Area school districts regularly perform safety and maintenance checks on playground equipment and some made extra checks after the death last week of a 9-year-old girl on a Wyandotte, Okla., school playground.
Fourth-grader Alyssa Avila died Thursday, Aug. 19, after she fell off a new piece of equipment installed on the playground called an X-Wave, a three-piece teeter-totter device.
School authorities said other students told them she fell off, got up and tried to get back on. She may have fallen a second time and hit her head, police investigating the incident said last week.
An autopsy did not reveal a cause of death.
Since then, several Oklahoma school districts that had the same or similar equipment have removed it or kept children off the X-Waves.
The Associated Press reports that school districts in Moore, Edmond, Oklahoma City, Putnam City, Deer Creek and Norman are some of the schools found to have the X-Waves.
Quality control manager Matt Stewart for X-Wave manufacturer Xccent Inc., would not discuss how many units have been sold to Oklahoma schools, the AP reported.
However, most Northeast Oklahoma schools said they did not have that type of playground equipment.
“We do not have one of the X-Waves,” said Dave Roberts, safety director at the Grove, Okla., school district. “That was one of the first things we checked,” he said after hearing of the tragedy at Wyandotte.

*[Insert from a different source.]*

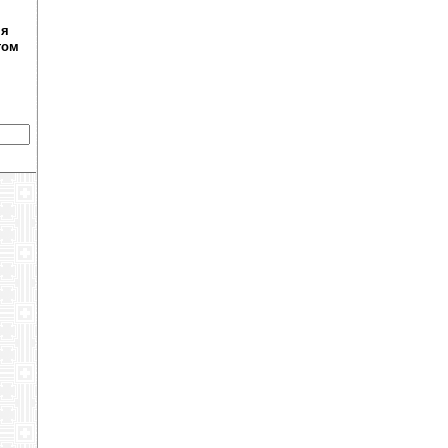
ня
том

Checking the safety of the playground is done regularly there, Roberts said. “We are always in the process of making sure there are no sharp edges, everything’s tied down, there are soft landings and we have adequate supervision on the playground.”
X-Waves do not seem to be common on school playgrounds in Kansas or Missouri, either.
David Carriger, the superintendent at Columbus, Kan., said one is not found on playgrounds in that district. He said safety inspections are done twice each semester and school personnel report any breakage or issues they see in daily monitoring. “That is always an issue; always a concern,” Carriger said.
“We don’t have those,” said Lamar, Mo., superintendent Dennis Wilson. He said school personnel there do monthly checks on the safety and stability of playground equipment.
A Carthage assistant superintendent, Mark Baker, said there are no X-Waves in that district either.
“We do safety checks prior to school starting (for the school year) and weekly to make sure everything is attached and screwed in,” he said. The death at Wyandotte “unfortunately was a reminder to school districts to do their safety checks.”
The Associated Press contributed to this report.
Apparatus history
Ken Murphy, chief of the Wyandotte Nation Tribal Police, said last week his research of the X-Wave showed it being used at hundreds of playgrounds around the country with no reports of other serious accidents.